====== DATASET EXTRACT

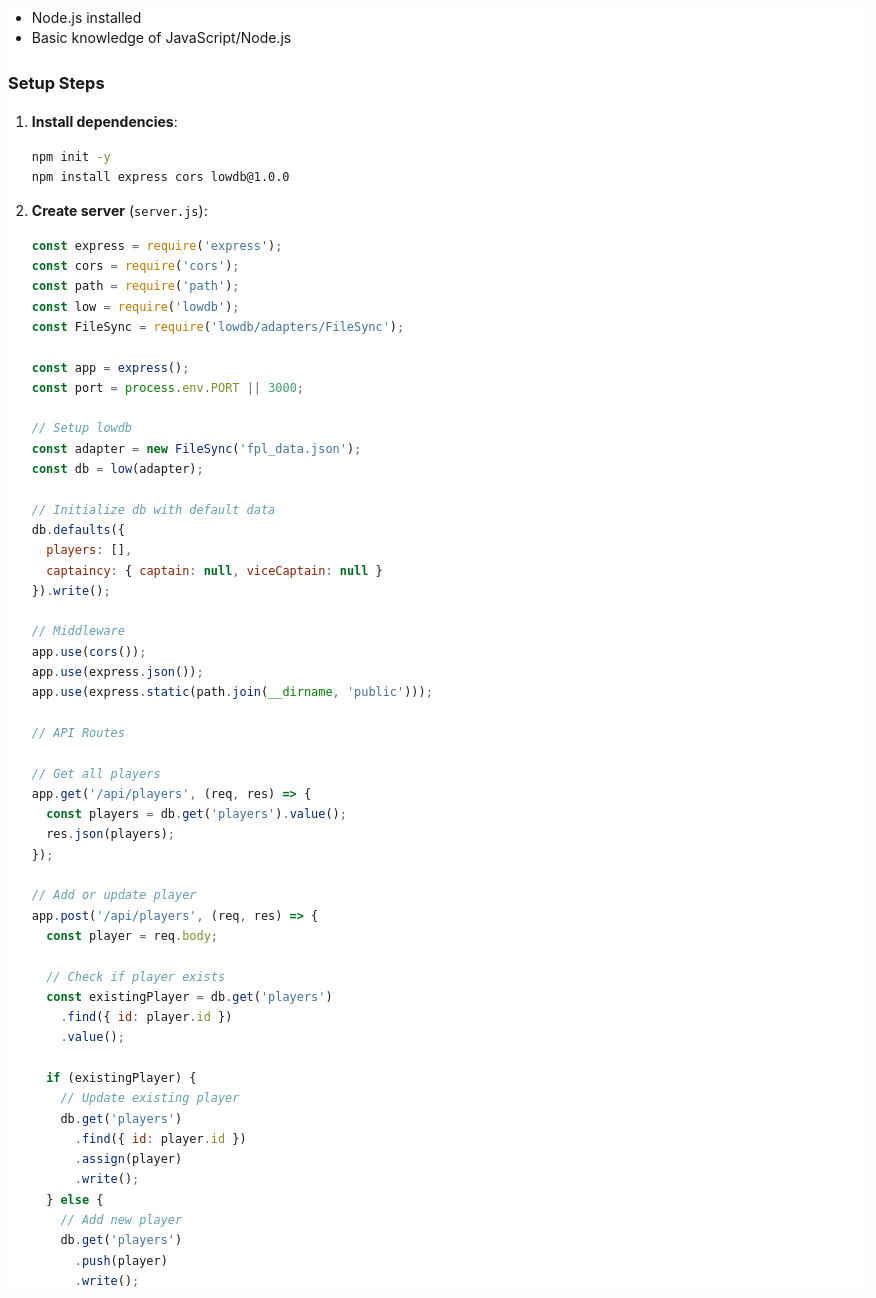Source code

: - Node.js installed
- Basic knowledge of JavaScript/Node.js

### Setup Steps

1. **Install dependencies**:
   ```bash
   npm init -y
   npm install express cors lowdb@1.0.0
   ```

2. **Create server** (`server.js`):
   ```javascript
   const express = require('express');
   const cors = require('cors');
   const path = require('path');
   const low = require('lowdb');
   const FileSync = require('lowdb/adapters/FileSync');

   const app = express();
   const port = process.env.PORT || 3000;

   // Setup lowdb
   const adapter = new FileSync('fpl_data.json');
   const db = low(adapter);

   // Initialize db with default data
   db.defaults({ 
     players: [],
     captaincy: { captain: null, viceCaptain: null }
   }).write();

   // Middleware
   app.use(cors());
   app.use(express.json());
   app.use(express.static(path.join(__dirname, 'public')));

   // API Routes
   
   // Get all players
   app.get('/api/players', (req, res) => {
     const players = db.get('players').value();
     res.json(players);
   });

   // Add or update player
   app.post('/api/players', (req, res) => {
     const player = req.body;
     
     // Check if player exists
     const existingPlayer = db.get('players')
       .find({ id: player.id })
       .value();
     
     if (existingPlayer) {
       // Update existing player
       db.get('players')
         .find({ id: player.id })
         .assign(player)
         .write();
     } else {
       // Add new player
       db.get('players')
         .push(player)
         .write();
   ```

============

**WHAT THE TASK ASKS**. Check each line of the listing for "path". Show those that have it.

**OUTPUT FOR THIS TASK**.
   const path = require('path');
   app.use(express.static(path.join(__dirname, 'public')));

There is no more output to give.